>>>

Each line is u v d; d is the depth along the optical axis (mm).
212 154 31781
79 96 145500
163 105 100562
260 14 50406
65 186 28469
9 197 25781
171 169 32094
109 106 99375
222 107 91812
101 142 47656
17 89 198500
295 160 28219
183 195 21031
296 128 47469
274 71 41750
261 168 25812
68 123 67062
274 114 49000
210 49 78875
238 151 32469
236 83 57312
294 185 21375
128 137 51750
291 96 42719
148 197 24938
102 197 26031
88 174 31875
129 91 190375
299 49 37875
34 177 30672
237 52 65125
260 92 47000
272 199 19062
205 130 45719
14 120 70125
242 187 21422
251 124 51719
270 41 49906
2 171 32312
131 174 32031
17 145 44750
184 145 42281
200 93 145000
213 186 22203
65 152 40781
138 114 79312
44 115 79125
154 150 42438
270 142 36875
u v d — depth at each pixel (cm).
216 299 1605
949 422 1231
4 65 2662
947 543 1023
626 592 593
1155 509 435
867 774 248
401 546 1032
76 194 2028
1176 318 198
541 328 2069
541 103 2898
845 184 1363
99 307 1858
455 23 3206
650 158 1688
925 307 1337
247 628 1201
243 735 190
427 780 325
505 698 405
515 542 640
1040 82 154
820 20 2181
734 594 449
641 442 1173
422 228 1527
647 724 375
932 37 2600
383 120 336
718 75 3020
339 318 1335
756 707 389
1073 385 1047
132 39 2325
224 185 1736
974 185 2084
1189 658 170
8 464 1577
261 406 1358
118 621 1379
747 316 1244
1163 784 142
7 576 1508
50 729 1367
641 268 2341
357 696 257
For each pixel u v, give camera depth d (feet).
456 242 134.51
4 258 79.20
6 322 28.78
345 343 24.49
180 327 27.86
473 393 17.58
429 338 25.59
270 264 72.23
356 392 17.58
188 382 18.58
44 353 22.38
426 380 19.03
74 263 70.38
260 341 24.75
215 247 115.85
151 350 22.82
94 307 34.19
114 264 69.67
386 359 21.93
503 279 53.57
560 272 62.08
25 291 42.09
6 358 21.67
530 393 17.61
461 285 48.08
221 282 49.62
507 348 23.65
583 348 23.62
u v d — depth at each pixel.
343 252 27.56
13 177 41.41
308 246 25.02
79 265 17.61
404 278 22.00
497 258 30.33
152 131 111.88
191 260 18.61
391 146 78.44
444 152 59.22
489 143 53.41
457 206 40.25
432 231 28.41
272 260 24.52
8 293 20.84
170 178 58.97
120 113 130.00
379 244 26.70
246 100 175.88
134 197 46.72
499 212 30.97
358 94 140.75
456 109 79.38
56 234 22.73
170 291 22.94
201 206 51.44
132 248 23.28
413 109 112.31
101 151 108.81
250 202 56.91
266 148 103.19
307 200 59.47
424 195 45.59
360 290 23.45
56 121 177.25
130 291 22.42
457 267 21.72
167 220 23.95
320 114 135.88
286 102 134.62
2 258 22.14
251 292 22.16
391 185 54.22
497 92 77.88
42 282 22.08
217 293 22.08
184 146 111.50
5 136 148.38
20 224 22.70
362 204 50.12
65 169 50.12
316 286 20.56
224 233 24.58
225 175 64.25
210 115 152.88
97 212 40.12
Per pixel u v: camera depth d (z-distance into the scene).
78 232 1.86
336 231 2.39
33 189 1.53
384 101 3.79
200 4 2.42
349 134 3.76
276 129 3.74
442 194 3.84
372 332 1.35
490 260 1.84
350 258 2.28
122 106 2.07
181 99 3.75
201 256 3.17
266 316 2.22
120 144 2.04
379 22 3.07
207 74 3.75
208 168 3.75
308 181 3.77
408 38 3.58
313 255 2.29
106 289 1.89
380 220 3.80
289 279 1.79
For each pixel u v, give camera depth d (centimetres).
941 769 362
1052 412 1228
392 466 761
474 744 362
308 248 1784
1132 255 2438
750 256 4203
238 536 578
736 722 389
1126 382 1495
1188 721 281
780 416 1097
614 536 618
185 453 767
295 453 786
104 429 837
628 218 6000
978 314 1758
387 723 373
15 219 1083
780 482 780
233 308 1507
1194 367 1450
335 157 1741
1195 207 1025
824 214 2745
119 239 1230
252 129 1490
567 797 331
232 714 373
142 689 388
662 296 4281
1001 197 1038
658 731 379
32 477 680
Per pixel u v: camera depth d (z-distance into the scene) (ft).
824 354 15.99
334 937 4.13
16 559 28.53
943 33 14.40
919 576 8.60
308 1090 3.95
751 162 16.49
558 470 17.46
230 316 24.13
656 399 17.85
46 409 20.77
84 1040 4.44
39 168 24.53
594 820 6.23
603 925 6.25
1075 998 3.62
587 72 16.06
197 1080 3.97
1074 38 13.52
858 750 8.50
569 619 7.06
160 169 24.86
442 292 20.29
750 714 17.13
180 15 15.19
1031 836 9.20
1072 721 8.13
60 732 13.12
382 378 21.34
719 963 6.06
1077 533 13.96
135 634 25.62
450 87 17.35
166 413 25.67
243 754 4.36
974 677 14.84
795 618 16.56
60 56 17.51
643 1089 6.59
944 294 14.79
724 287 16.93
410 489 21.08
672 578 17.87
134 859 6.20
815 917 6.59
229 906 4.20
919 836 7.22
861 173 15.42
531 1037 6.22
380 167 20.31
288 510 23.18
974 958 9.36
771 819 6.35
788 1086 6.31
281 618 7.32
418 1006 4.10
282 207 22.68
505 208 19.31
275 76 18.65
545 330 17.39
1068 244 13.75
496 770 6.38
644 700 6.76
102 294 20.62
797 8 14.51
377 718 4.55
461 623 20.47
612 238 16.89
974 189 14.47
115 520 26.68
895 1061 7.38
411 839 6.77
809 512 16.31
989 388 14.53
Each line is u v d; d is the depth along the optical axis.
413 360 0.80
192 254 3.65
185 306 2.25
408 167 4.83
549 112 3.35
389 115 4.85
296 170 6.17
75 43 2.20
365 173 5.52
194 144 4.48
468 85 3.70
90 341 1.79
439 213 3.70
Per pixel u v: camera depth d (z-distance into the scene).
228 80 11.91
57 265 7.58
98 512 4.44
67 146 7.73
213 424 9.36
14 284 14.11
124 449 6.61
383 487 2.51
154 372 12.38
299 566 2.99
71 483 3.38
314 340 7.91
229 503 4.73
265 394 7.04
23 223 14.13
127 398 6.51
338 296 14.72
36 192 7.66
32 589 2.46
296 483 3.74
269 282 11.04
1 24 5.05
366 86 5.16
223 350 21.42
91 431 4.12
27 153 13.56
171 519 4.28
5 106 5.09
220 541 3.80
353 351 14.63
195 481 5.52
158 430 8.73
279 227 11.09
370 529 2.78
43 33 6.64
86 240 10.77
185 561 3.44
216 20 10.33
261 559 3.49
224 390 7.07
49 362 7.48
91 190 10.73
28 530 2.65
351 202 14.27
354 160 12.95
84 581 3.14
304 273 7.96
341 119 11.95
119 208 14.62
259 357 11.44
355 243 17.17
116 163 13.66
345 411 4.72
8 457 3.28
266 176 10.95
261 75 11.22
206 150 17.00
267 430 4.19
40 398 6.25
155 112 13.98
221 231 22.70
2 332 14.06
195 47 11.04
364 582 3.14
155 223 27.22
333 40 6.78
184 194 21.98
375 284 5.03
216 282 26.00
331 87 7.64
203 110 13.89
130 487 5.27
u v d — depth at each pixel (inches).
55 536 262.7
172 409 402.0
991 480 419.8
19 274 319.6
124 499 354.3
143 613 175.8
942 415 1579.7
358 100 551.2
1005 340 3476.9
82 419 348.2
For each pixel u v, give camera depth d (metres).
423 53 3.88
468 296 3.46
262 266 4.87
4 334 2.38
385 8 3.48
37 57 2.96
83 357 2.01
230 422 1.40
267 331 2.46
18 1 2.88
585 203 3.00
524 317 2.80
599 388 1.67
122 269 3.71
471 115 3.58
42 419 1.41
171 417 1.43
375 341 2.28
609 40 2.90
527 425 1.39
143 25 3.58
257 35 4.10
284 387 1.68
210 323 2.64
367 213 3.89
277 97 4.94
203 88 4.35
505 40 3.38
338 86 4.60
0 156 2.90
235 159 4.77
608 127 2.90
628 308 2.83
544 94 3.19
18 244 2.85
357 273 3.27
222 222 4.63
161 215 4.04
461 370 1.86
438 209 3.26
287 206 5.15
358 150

<<<

— WHAT THE TASK REQUIRES —
Copy, exactly and only, the lines above that begin with the one containing "216 20 10.33" and finish with the one containing "42 419 1.41".

— WRITTEN SOLUTION —
216 20 10.33
261 559 3.49
224 390 7.07
49 362 7.48
91 190 10.73
28 530 2.65
351 202 14.27
354 160 12.95
84 581 3.14
304 273 7.96
341 119 11.95
119 208 14.62
259 357 11.44
355 243 17.17
116 163 13.66
345 411 4.72
8 457 3.28
266 176 10.95
261 75 11.22
206 150 17.00
267 430 4.19
40 398 6.25
155 112 13.98
221 231 22.70
2 332 14.06
195 47 11.04
364 582 3.14
155 223 27.22
333 40 6.78
184 194 21.98
375 284 5.03
216 282 26.00
331 87 7.64
203 110 13.89
130 487 5.27
u v d — depth at each pixel (inches).
55 536 262.7
172 409 402.0
991 480 419.8
19 274 319.6
124 499 354.3
143 613 175.8
942 415 1579.7
358 100 551.2
1005 340 3476.9
82 419 348.2
For each pixel u v, give camera depth d (metres).
423 53 3.88
468 296 3.46
262 266 4.87
4 334 2.38
385 8 3.48
37 57 2.96
83 357 2.01
230 422 1.40
267 331 2.46
18 1 2.88
585 203 3.00
524 317 2.80
599 388 1.67
122 269 3.71
471 115 3.58
42 419 1.41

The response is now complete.